◆ Exercise ◆
Restate verbatim the span of lines below between the line with "image of neoplastic" and the line with "cells demonstrate moderate", including those two lines, and only that span.

◆ Dataset ◆
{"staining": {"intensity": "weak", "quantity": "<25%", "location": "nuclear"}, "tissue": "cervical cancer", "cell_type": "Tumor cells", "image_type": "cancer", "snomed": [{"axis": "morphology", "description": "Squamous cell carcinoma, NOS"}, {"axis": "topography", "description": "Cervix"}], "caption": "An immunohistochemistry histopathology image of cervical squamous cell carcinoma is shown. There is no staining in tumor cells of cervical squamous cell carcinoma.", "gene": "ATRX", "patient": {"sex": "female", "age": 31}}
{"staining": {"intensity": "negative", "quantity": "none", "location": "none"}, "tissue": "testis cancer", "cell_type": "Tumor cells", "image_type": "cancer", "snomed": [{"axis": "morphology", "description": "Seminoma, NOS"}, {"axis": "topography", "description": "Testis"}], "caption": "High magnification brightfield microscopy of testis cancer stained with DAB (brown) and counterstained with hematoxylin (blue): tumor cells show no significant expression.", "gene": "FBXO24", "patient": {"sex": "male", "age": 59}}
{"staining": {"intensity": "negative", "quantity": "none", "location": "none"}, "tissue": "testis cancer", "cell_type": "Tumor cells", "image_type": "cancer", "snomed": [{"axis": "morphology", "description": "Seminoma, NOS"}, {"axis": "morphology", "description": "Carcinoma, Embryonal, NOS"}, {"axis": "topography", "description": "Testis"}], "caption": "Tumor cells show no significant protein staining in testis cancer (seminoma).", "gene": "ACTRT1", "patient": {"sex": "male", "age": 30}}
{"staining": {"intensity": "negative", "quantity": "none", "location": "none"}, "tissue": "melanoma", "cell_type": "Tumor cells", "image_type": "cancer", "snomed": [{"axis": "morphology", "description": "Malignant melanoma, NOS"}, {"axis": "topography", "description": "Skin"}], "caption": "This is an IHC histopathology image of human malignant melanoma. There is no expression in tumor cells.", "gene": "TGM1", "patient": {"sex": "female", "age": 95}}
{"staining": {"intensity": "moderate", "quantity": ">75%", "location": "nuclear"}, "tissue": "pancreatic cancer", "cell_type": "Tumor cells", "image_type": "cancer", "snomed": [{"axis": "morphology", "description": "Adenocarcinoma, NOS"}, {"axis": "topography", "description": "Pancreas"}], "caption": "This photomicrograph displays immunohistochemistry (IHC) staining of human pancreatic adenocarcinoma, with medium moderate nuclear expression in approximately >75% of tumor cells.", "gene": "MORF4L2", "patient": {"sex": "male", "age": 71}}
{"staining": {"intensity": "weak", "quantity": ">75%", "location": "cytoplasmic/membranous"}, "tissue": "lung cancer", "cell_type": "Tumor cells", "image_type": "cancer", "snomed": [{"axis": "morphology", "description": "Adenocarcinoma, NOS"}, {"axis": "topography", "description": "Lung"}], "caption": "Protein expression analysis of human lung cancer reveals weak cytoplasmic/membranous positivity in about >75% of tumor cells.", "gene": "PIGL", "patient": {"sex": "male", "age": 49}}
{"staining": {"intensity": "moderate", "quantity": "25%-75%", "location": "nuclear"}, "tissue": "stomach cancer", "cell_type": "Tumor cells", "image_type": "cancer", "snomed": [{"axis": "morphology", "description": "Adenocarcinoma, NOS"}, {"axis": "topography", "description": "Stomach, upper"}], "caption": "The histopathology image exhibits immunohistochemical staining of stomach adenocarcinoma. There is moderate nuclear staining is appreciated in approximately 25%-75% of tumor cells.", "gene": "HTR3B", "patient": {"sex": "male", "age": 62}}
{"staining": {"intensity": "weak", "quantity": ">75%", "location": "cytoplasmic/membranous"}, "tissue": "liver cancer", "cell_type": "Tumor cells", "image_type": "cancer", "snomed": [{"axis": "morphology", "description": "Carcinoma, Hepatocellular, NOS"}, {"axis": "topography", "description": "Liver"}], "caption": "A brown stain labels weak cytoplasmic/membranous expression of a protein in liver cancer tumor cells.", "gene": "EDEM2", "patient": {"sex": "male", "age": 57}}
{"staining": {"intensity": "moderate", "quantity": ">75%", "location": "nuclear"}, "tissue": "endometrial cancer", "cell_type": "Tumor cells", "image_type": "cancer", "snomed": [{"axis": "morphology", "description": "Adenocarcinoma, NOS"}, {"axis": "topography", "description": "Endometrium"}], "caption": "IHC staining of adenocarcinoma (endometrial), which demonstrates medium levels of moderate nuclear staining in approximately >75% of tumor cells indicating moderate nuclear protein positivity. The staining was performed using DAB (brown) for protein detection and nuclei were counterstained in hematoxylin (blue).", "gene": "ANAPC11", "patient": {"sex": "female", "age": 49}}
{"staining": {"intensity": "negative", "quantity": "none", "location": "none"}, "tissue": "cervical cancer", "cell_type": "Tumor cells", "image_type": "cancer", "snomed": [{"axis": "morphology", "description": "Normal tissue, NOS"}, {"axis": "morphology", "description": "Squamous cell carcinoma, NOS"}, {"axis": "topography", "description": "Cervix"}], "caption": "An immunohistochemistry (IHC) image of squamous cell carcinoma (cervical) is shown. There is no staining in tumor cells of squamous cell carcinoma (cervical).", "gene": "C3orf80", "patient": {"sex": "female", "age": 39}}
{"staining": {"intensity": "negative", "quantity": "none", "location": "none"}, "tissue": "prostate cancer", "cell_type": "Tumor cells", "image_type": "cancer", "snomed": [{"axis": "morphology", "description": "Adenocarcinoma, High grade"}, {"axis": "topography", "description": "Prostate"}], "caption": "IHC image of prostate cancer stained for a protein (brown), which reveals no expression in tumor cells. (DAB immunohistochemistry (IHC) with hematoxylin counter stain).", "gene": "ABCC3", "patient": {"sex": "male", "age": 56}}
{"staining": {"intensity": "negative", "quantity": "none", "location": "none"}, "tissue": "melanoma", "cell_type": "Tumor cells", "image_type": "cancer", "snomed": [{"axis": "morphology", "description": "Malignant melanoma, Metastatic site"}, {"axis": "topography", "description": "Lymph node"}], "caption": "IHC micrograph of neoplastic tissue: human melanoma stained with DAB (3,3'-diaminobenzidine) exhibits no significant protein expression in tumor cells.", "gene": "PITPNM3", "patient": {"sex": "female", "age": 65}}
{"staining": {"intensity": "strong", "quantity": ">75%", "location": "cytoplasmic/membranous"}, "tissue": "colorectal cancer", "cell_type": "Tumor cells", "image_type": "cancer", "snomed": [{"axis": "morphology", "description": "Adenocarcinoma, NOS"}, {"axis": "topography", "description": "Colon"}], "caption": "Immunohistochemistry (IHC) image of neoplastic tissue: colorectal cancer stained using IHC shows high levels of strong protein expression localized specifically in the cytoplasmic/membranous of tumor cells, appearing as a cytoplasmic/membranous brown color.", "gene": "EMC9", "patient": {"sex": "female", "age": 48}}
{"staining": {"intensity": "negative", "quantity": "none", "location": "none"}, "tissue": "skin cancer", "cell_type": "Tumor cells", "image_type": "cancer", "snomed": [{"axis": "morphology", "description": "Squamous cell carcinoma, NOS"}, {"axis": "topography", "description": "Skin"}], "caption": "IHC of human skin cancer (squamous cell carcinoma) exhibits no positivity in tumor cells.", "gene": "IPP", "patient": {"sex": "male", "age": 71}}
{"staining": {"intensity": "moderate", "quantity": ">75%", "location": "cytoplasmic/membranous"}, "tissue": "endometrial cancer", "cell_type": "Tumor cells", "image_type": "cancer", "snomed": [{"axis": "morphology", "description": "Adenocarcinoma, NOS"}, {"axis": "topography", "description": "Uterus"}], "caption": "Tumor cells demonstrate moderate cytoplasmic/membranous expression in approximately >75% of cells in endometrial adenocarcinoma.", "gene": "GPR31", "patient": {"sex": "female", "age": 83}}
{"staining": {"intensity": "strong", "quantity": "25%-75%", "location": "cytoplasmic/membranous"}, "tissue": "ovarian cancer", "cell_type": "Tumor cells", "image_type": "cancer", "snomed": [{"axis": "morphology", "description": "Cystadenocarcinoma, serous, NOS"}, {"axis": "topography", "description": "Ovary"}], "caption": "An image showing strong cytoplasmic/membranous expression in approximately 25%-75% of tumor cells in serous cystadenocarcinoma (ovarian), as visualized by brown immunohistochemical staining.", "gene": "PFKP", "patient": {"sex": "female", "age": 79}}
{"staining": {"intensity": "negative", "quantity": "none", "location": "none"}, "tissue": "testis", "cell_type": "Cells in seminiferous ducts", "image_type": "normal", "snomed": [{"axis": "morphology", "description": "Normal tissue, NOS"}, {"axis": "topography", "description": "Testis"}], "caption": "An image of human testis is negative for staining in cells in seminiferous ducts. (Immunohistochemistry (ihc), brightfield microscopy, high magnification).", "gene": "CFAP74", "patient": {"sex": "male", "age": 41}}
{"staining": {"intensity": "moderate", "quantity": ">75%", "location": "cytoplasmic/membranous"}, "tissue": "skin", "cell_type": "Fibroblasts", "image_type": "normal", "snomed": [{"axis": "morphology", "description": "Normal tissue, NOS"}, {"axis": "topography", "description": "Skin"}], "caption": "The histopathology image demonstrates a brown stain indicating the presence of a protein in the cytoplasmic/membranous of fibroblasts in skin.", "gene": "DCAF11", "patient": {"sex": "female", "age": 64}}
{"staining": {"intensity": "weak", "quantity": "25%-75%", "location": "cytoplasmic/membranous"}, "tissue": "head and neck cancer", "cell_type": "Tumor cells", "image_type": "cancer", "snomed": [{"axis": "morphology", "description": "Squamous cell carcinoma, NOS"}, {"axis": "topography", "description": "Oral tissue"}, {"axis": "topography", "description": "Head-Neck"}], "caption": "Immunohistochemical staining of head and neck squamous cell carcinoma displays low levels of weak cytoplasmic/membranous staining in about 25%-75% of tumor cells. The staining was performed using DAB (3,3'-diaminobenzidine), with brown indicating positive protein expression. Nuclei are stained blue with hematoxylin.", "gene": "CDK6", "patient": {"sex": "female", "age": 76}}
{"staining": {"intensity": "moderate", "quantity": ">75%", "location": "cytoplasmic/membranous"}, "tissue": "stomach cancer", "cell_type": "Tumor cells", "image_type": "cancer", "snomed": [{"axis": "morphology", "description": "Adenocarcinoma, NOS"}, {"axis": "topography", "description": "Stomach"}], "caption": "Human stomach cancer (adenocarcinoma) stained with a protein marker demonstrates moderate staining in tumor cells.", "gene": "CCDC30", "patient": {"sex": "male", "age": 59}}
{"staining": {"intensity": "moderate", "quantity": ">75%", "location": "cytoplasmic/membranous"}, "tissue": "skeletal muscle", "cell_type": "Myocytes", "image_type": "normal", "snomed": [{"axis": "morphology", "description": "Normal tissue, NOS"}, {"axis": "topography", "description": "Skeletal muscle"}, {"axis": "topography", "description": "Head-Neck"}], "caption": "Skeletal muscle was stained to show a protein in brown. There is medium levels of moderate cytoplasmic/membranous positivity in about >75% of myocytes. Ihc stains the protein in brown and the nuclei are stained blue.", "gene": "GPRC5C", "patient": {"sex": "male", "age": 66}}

◆ Response to the task ◆
{"staining": {"intensity": "strong", "quantity": ">75%", "location": "cytoplasmic/membranous"}, "tissue": "colorectal cancer", "cell_type": "Tumor cells", "image_type": "cancer", "snomed": [{"axis": "morphology", "description": "Adenocarcinoma, NOS"}, {"axis": "topography", "description": "Colon"}], "caption": "Immunohistochemistry (IHC) image of neoplastic tissue: colorectal cancer stained using IHC shows high levels of strong protein expression localized specifically in the cytoplasmic/membranous of tumor cells, appearing as a cytoplasmic/membranous brown color.", "gene": "EMC9", "patient": {"sex": "female", "age": 48}}
{"staining": {"intensity": "negative", "quantity": "none", "location": "none"}, "tissue": "skin cancer", "cell_type": "Tumor cells", "image_type": "cancer", "snomed": [{"axis": "morphology", "description": "Squamous cell carcinoma, NOS"}, {"axis": "topography", "description": "Skin"}], "caption": "IHC of human skin cancer (squamous cell carcinoma) exhibits no positivity in tumor cells.", "gene": "IPP", "patient": {"sex": "male", "age": 71}}
{"staining": {"intensity": "moderate", "quantity": ">75%", "location": "cytoplasmic/membranous"}, "tissue": "endometrial cancer", "cell_type": "Tumor cells", "image_type": "cancer", "snomed": [{"axis": "morphology", "description": "Adenocarcinoma, NOS"}, {"axis": "topography", "description": "Uterus"}], "caption": "Tumor cells demonstrate moderate cytoplasmic/membranous expression in approximately >75% of cells in endometrial adenocarcinoma.", "gene": "GPR31", "patient": {"sex": "female", "age": 83}}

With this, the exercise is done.